Copy out every line of the entries below, swapping "top-left" for "upper-left" and changing nothing else. Leave the pictures out of your copy.

= Beginning of Section =

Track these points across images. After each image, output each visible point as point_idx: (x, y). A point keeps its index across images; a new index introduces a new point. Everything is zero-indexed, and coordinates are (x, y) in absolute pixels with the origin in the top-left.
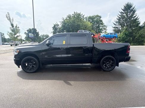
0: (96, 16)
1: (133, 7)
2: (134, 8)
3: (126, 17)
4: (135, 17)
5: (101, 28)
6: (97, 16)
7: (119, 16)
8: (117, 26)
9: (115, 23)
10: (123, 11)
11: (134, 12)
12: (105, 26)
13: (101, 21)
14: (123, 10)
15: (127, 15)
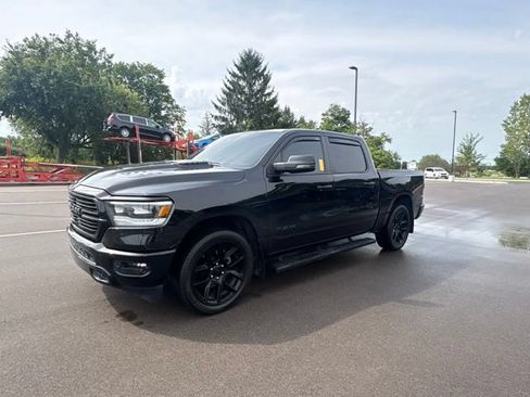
0: (146, 68)
1: (263, 66)
2: (265, 69)
3: (246, 90)
4: (269, 94)
5: (163, 113)
6: (150, 69)
7: (228, 84)
8: (223, 115)
9: (219, 105)
10: (238, 72)
11: (267, 80)
12: (177, 107)
13: (165, 89)
14: (239, 69)
15: (251, 86)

= End of Section =

» **Response to this exercise**:
Track these points across images. After each image, output each visible point as point_idx: (x, y). A point keeps its index across images; a new index introduces a new point. Everything is zero-indexed, and coordinates are (x, y) in absolute pixels with the origin in the upper-left.
0: (96, 16)
1: (133, 7)
2: (134, 8)
3: (126, 17)
4: (135, 17)
5: (101, 28)
6: (97, 16)
7: (119, 16)
8: (117, 26)
9: (115, 23)
10: (123, 11)
11: (134, 12)
12: (105, 26)
13: (101, 21)
14: (123, 10)
15: (127, 15)
0: (146, 68)
1: (263, 66)
2: (265, 69)
3: (246, 90)
4: (269, 94)
5: (163, 113)
6: (150, 69)
7: (228, 84)
8: (223, 115)
9: (219, 105)
10: (238, 72)
11: (267, 80)
12: (177, 107)
13: (165, 89)
14: (239, 69)
15: (251, 86)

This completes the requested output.